What is Administration?
Administration involves appointing a licensed insolvency practitioner to a company as it becomes insolvent and can no longer pay its debts. Administrators take over and run the company, taking necessary action to repay creditors. A restructuring and recovery plan is made and implemented and a moratorium is put around the company, whereby they are protected from any legal action during this period. The administrator assesses the companies' viability.
The process is temporary and not long term – it runs for typically a year, unless courts and creditors allow this to be extended.
Administrators must adhere to the following statutory purposes for their role: So the aims of administration are the following;
- Rescue the company as a going concern
- Realise property or assets in order to distribute to one or more preferential creditors
- Achieve better results for company creditors overall; better than if it was wound up
After 14 days of entering administration, employment contracts of the company are taken on by the administrators. Hence, it is favourable for the company to be sold out of administration before this date. If it can’t be sold then usually the company ceases trading and enters liquidation.
Overall, the idea of administration is to try and prevent the company from having to enter liquidation in the first place. It tries to turnaround and rescue a company. However, administrators are duty bound to always act in the best interest of the creditors.
What is Liquidation?
Liquidation is the process of selling off or realising company assets in return for funds, from which pay the creditors. Usually this happens after the company has stopped trading. An insolvency practitioner works with the directors to do this. The end stage of liquidation is formal dissolution and removing the company from the register at Companies House.

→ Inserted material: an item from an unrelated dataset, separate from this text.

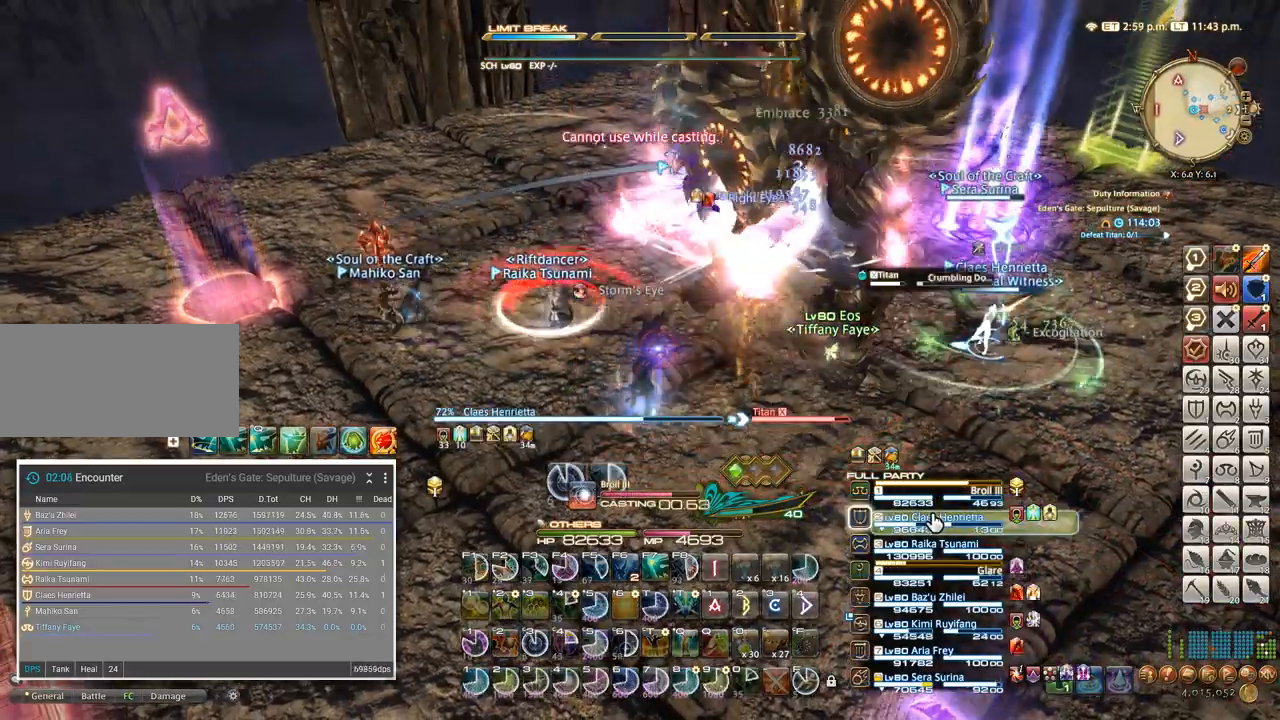
{"keys": ["d"], "events": [[300, "d", "down"]]}
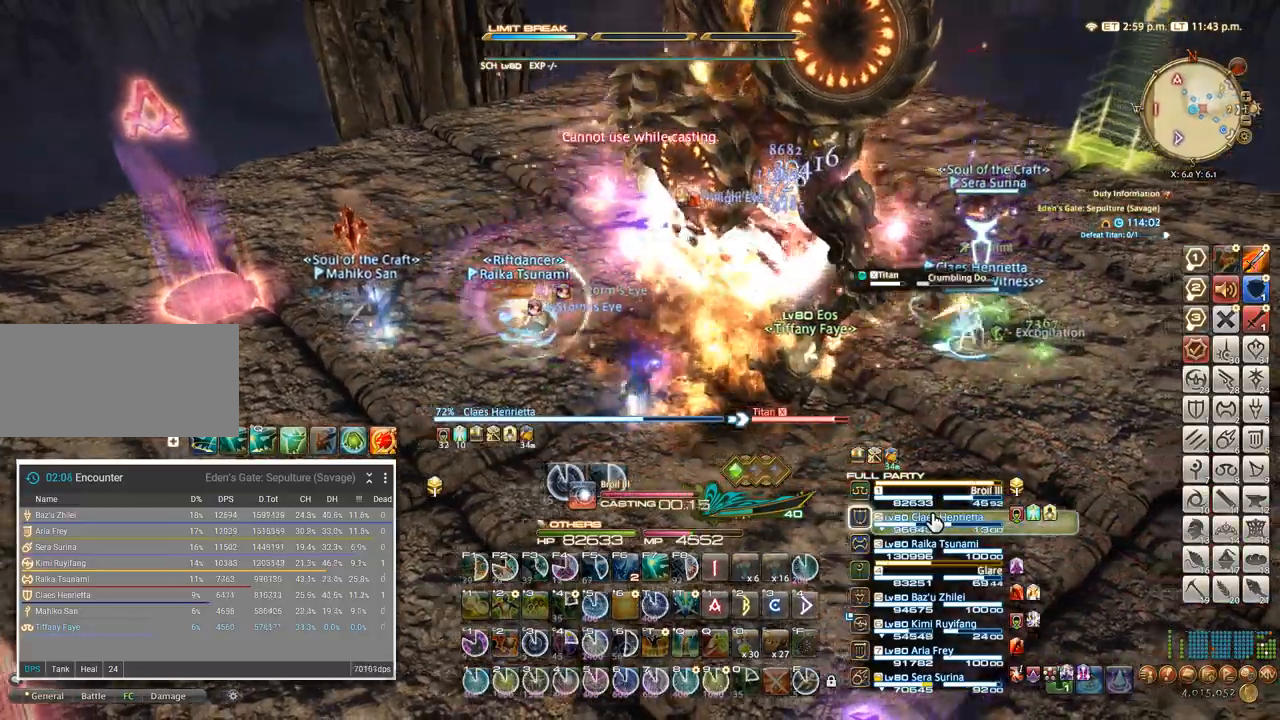
{"keys": ["d"], "events": []}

Liquidation can occur after administration, if it failed to work, as the company will be left with no other choice than to close.
There are two types of liquidation: creditors voluntary and compulsory; one being instigated from creditors needing debts paid off and the other being instigated by the court following winding up petitions from creditors.
Note: not always does liquidation mean the literal end for a business. Directors are able to purchase back the assets as market value and trade through a different company. Be aware though that there are strict rules on reusing company names.
So, What Are The differences?
Most importantly, administration is an insolvency procedure which aims to rescue the company, whereas a liquidation almost always results in the end of the company.
Another difference is that administration can occur when the business has cash flow problems, but the business is viable and may need the protection of the creditors, whereas liquidations occur when the company is no longer viable and becomes insolvent (except in the case of a MVL).
During the time of which a liquidation is proposed and a liquidator appointed, a creditor could begin or complete legal action against the company. This contrasts to when a company enters administration and a moratorium period gives protection over any legal action from creditors.
In some cases, administration is more time bound than a liquidation. As it is a race to rescue the company, administrations have a limit of 12 months maximum. However, liquidations, of which close a company, are non-time bound.